╭──

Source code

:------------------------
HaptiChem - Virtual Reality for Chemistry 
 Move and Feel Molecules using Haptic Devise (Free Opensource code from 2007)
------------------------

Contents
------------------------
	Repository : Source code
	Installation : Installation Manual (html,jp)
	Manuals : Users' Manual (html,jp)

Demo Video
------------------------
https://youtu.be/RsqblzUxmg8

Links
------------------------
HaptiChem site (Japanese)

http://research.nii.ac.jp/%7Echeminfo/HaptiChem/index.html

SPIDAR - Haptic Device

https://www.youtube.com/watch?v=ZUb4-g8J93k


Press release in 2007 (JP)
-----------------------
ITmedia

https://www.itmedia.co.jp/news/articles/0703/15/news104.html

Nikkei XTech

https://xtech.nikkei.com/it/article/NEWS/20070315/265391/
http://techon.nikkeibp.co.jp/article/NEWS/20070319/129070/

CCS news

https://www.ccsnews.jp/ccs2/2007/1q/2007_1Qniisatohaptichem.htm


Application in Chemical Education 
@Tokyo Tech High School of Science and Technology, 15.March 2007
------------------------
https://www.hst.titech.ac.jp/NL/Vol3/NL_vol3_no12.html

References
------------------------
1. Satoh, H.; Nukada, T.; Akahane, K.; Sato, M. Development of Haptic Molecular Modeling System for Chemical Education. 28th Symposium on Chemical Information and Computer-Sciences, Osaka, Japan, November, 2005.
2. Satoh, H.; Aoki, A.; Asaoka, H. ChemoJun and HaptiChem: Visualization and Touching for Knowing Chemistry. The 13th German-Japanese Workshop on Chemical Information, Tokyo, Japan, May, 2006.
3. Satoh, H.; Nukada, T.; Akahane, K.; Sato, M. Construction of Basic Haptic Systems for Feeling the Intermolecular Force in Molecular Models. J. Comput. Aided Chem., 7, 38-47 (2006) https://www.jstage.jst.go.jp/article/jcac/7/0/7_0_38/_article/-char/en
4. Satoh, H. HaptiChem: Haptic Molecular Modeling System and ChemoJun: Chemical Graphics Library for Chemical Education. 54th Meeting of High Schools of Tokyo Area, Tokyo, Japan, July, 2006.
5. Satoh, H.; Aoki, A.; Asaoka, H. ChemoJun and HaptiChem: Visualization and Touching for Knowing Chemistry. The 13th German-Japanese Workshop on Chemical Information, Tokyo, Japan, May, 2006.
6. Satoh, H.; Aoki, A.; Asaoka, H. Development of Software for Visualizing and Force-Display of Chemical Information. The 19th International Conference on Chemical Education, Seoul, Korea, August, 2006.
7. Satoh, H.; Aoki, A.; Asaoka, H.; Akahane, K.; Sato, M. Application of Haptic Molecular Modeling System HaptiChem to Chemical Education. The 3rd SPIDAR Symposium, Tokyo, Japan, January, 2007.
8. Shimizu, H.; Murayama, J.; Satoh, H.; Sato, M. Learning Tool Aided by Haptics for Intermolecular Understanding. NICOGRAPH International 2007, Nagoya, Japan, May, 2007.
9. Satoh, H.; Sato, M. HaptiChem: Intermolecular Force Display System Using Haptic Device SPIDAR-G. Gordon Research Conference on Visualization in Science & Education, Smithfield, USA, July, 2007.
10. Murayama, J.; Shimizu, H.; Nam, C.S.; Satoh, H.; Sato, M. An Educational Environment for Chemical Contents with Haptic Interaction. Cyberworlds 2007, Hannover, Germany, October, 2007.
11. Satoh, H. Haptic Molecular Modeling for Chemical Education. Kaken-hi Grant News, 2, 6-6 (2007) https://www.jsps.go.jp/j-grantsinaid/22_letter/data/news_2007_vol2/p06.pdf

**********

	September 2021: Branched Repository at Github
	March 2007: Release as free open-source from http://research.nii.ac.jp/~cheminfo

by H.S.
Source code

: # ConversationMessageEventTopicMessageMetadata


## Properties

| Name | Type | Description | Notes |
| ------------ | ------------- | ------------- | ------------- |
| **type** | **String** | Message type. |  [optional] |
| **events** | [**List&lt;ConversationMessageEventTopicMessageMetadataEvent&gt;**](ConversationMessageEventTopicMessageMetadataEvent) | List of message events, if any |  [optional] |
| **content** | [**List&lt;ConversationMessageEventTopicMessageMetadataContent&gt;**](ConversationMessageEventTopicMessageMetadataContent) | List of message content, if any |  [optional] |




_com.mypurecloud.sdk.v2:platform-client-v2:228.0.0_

╰──

• [YOUR ASSIGNMENT]
Pull out each line of the listing that contains the word "Manual", and list them in their original order.

• [RESULT]
	Installation : Installation Manual (html,jp)
	Manuals : Users' Manual (html,jp)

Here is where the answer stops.